Normalization and parsing algorithms for uncertain input
|PhD ceremony:||Mr R.M. (Rob) van der Goot|
|When:||April 04, 2019|
|Supervisors:||prof. dr. G.J.M. (Gertjan) van Noord, prof. dr. M. (Malvina) Nissim|
|Where:||Academy building RUG|
The automatic analysis (parsing) of natural language is an important ingredient for many natural language processing applications (search-engines, automatic translation, speech-processing, etc.), as it is the first step towards interpretation. For standard texts, like well-edited news articles, current parsers perform very well. However, for user-generated content, such as tweets, parser performance drops dramatically.
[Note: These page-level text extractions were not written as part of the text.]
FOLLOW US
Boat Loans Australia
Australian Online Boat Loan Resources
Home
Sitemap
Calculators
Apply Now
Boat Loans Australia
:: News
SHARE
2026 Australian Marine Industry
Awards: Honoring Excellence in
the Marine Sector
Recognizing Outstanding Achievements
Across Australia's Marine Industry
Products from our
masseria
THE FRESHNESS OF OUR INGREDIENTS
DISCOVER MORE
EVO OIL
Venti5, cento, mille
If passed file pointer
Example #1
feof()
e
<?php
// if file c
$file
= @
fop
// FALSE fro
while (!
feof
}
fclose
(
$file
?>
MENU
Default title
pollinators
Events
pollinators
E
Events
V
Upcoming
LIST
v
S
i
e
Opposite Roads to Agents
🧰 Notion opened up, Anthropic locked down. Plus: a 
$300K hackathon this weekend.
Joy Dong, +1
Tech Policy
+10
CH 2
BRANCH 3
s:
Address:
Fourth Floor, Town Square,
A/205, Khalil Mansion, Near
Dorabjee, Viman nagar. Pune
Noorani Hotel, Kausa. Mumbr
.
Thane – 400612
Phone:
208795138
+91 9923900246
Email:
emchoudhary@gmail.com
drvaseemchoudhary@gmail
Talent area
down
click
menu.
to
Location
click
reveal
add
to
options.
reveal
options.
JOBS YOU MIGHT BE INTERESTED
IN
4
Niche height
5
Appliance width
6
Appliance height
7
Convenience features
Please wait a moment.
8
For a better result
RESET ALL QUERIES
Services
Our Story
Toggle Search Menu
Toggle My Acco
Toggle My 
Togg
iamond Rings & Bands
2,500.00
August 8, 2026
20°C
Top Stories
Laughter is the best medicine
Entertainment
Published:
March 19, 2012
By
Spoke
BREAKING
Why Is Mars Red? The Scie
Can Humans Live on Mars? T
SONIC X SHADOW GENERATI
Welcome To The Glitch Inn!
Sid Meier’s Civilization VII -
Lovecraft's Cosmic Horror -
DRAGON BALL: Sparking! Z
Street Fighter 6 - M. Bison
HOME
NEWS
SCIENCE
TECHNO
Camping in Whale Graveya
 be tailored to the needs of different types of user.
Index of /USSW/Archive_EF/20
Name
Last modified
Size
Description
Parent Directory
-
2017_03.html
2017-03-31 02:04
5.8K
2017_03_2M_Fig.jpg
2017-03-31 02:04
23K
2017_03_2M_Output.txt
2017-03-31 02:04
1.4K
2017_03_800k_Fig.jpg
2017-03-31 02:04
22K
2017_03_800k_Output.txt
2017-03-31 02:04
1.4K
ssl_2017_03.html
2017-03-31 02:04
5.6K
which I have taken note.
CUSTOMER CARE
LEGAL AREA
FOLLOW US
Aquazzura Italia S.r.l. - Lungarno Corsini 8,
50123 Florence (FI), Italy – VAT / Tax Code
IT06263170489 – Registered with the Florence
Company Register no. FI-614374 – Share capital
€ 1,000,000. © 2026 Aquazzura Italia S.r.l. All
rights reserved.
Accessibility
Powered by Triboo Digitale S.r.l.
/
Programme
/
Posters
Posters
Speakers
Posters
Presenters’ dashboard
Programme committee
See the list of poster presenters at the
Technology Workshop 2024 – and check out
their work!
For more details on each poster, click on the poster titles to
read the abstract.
In this research, we attempt to improve the automatic analysis of spontaneous language by translating it to 'normal' language. For example, the sentence "new pix comming tomorroe" is translated to "new pictures coming tomorrow". In this example sentence, a variety of phenomena occurs: 'pix' is a replacement based on the pronunciation, whereas 'comming' is probably a typo. This translation is also referred to as 'normalization'. Based on the observation that the normalization problem actually consists of multiple sub-problems, we developed a modular normalization model: MoNoise. This normalization model reaches a new state-of-art performance on a variety of languages.
Normalizing social media texts leads to a performance increase for syntactic parsers. In the basic setup, we use only the single best normalization candidate for each word, which might lead to error propagation. Hence, we introduce two novel methods to let the parser to take multiple normalization candidates into account per position, leading to further improvements in parser performance.